‘Padre Angel’

July 2023 

There’s an old saying that goes: ‘You can do a great deal of good in the world, as long as you don’t mind who gets the credit for it’. As anyone who knew him will agree, this perfectly sums up the genial, generous approach to life, and to Camino projects in particular, exemplified by the late D. Angel Fernández de Aránguiz, better known as ‘Padre Angel’.

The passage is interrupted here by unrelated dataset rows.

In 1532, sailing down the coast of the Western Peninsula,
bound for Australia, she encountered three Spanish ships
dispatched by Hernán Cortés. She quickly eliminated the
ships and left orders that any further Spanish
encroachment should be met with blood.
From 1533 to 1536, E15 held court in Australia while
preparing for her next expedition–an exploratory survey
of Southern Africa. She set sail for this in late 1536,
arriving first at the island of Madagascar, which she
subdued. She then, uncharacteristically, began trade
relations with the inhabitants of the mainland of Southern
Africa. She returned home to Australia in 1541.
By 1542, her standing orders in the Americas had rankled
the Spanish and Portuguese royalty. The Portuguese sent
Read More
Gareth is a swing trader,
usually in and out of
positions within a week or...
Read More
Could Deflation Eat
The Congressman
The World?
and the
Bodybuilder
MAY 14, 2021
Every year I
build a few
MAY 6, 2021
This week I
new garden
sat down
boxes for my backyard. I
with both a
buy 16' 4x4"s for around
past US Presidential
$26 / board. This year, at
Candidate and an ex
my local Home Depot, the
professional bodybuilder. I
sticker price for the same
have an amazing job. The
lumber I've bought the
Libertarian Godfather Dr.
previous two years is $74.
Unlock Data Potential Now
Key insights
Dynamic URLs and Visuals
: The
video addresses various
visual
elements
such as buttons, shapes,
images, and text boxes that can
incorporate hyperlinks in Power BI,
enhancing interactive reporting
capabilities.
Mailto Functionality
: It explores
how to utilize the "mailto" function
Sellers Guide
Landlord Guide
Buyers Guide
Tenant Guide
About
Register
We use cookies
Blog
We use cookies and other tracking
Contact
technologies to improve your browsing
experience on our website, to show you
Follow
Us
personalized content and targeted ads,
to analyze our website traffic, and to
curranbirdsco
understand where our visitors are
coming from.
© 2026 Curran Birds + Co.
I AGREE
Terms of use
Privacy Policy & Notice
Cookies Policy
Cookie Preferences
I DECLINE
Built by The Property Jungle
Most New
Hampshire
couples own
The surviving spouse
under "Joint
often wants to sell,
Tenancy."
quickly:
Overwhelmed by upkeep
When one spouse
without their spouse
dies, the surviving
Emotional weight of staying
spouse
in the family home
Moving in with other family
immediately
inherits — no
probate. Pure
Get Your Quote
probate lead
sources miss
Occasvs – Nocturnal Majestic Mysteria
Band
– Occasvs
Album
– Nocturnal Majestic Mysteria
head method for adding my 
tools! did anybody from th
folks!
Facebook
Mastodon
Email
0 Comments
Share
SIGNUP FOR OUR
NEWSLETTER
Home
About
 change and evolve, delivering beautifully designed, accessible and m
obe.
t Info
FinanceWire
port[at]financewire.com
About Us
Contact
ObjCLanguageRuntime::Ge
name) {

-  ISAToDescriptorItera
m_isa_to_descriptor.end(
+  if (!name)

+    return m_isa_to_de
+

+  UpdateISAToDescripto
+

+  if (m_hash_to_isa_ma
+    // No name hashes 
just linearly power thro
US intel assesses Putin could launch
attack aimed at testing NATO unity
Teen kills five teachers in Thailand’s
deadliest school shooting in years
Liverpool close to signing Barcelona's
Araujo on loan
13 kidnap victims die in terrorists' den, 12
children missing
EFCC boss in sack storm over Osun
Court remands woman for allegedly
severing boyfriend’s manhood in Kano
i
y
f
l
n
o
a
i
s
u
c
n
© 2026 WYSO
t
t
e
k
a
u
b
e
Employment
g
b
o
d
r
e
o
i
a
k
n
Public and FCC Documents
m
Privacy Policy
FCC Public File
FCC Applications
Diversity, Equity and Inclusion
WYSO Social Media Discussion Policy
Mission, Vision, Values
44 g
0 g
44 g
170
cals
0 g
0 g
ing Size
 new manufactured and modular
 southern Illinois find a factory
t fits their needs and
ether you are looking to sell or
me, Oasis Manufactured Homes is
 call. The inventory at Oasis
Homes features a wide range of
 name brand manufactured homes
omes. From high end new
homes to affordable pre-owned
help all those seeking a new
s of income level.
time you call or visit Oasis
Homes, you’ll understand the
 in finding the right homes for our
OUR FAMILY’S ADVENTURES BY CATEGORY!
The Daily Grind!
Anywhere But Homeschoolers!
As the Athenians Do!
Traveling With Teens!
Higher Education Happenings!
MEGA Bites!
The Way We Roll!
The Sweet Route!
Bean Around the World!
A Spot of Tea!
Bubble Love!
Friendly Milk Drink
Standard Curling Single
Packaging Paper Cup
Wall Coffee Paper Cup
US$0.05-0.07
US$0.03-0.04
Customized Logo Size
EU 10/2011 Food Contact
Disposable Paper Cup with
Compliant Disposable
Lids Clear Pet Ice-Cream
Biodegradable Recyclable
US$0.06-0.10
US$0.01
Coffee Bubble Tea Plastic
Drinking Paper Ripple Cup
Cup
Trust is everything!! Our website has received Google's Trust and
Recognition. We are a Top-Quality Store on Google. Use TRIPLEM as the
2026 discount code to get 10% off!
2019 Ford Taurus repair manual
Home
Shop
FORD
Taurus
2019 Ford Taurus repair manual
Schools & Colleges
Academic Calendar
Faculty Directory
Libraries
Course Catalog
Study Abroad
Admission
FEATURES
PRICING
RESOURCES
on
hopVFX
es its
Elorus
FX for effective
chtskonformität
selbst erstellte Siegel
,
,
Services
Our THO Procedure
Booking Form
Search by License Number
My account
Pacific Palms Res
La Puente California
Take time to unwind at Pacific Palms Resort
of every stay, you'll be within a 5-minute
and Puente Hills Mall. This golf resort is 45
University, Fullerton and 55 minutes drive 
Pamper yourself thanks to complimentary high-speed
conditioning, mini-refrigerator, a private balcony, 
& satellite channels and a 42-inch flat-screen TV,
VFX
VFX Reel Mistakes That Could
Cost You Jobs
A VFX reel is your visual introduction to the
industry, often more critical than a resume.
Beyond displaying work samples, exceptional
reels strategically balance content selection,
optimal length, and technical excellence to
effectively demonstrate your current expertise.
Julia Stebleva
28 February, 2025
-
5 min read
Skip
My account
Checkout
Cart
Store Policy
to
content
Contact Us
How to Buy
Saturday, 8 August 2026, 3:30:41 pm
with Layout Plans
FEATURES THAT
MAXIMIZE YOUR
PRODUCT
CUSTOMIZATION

When I first met him, back in 1989, he was the much-loved Principal of the residential college in Veguëllina de Orbigo, León, run by the ‘Padres Pallottinos’, the teaching Order founded by the Italian priest Antonio Pallotti. Later, as its Superior in Spain, he was based in Ponferrada, and later still, at Carranza, in his native Basque country, as Administrator of the Order’s retreat centre.

These would have been full-time jobs for most of us, but Padre Angel was not just highly capable, but endlessly sociable and energetic, and even more so once he became involved with the pilgrimage to Compostela. By the early 90s, pilgrim numbers were rising and the associations of ‘Amigos del Camino’ along the Camino Frances were seeking links with similar groups outside Spain. Angel’s fluent German enabled him to bring Spanish and German organisations together to create seven pilgrim albergues along the route. If you have ever stayed in the albergues in Azofra, Hospital de Orbigo, Santibañez de Valdeiglesias, Foncebadon, El Acebo, Ponferrada or La Faba, you can say ‘thank you’ to Padre Angel, who shepherded each of them into being. His guiding spirit was everywhere, from persuading donors to finance them to organising working parties to build them and later, to finding the furniture. Add to this the fact that several were built with the help of dozens of young people from both countries, for whom these projects became milestones in acquiring life skills. The result has been an ever-widening circle of good for the benefit of pilgrims, set in motion by a remarkable man who never sought or accepted personal recognition.   

I’ve said nothing about his work for the Archicofradia de Santiago Apostol, nor about the book he co-authored with a German friend and later translated into Spanish as El Camino Lleva a Casa (and I into English as Pilgrim Journey, Homeward Way). For years, around the edges of his other responsibilities, he acted as a guide for the German tour group Biblische Reisen, introducing travellers to the art and architecture of Spain’s pilgrimage roads.

Padre Angel died on 13 June 2009. He remains unrecognised by officialdom, but Camino friends revere and miss him still, and the good he did lives on.